ドコモ口座が全35行停止 新規登録、本人確認甘く【日本経済新聞】
<ドコモ口座不正送金続報 情報セキュリティ専門家のコメントに疑問>
情報セキュリティに詳しい専門家が「リバースブルートフォース攻撃」と呼ぶ手法が使われた可能性を指摘・・・確かにそういった手口もあります。
フルートフォース攻撃(アタック)は総攻撃。リバースブルートフォースアタックは逆方向の総攻撃。つまり、IDを固定して暗証番号を総攻撃するのが通常の総攻撃で、暗証番号は4桁なので総攻撃のパターンも簡単なのですが、多くの金融機関事業者は暗証番号を3回間違うとロックする対応を行っているため、この攻撃方法だとすぐにロックされてしまい、利用者本人にも攻撃を受けたことがバレてしまいます。そこで、逆に暗証番号を決めて、IDを総攻撃するのがリバースブルートアタックです。
しかし本件はそういうレベルではないでしょう。警察庁のホームページを見れば、キャッシュレス決済事業者以前に、銀行自身のオンラインバンキングで不正送金が多発していることが分かります。
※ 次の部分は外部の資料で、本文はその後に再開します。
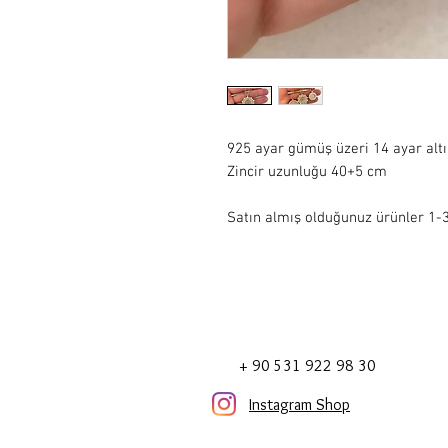
925 ayar gümüş üzeri 14 ayar alt
Zincir uzunluğu 40+5 cm

Satın almış olduğunuz ürünler 1-3 
+ 90 531 922 98 30
Instagram Shop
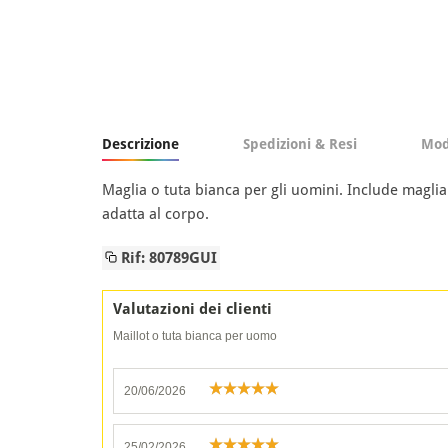
Descrizione
Spedizioni & Resi
Mod
Maglia o tuta bianca per gli uomini. Include maglia 
adatta al corpo.
Rif: 80789GUI
Valutazioni dei clienti
Maillot o tuta bianca per uomo
20/06/2026
25/02/2026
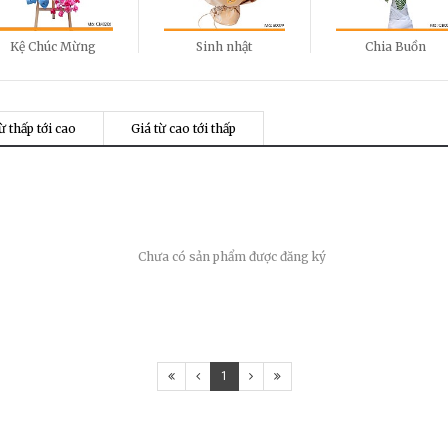
Kệ Chúc Mừng
Sinh nhật
Chia Buồn
ừ thấp tới cao
Giá từ cao tới thấp
Chưa có sản phẩm được đăng ký
1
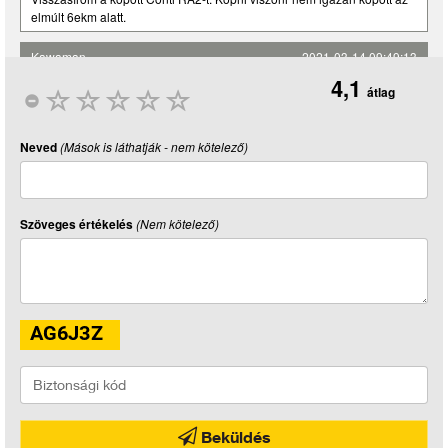
elmúlt 6ekm alatt.
Kawaman
2021-03-14 09:49:13
4,1
átlag
Z400 asomon 45Le kb 20 ezret birt sztem ez jo átlag , vizes utat
annyira nem szerette de a száraz Svájci hegyekbe jol lehetett dönteni
Neved
(Mások is láthatják - nem kötelező)
,15ezer után már kilaposodott futófelület miatt a kanyarok nem voltak
olyan jok neki Sajna nagyon sokat csak egyenesbe mentem vele Több
kanyart kellett volna beiktatni De ez minden gumival igy van
Szöveges értékelés
(Nem kötelező)
Beküldés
ワンタイムパスワードを使っても不正送金されてしまうのです。これは、IDとパスワードだけでできることではありません。口座名義人本院が精巧なフィッシングサイトを偽サイトと気づかず情報を入力してしまい、リアルタイムで犯人グループに口座アクセスに必要な情報を盗んでいると考えられます。
アナログでは、銀行口座から決済事業者など収納企業の代金を口座振替するためには、口座名義人が銀行印を押印した口座振替依頼書を収納企業経由で提出することで銀行が口座振替の設定をしますが、印影が少しでも合わないとか薄いと口座振替依頼書が返却されて再徴収となるほど厳格な運用をしています。ところがweb口座振替受付サービスでは銀行印の印影確認などはなく、銀行によっては口座番号、口座名義、暗証番号だけで口座振替設定が出来てしまうのです。これが抜本的な問題と考えられます。
なんとなく難しそうな専門的用語が出て来ると、それが本当に原因かどうかを確認する作業が、新しい言葉の意味を学んで説明する作業にすり替わり、それを読んだ読者がまた新しく得た知識をまことしやかに流布してしまい、気づくと問題の本質から大きく乖離している・・・ということがこと決済サービスでは多いように感じられます。加盟店手数料を下げれば普及するかのような報道もその1つ。インターチェンジフィという言葉を知ったコンサルタントや有識者といわれる方々が「欧州ではインターチェンジフィに上限が設定された」と間違った情報をまことしやかに伝えたり(上限が設定されたのはインターチェンジフィではなく、マルチラテラルインターチェンジフィ。国をまたぐ際の追加フィです。)、なぜキャッシュレスを導入しないのかとの小売店アンケートでは考えたこともない店がもっともらしい「手数料が高い」の選択肢に丸をつけただけで手数料を下げても取り扱わなかったり・・・真因を見極めないと効果のある対策には辿り着けません。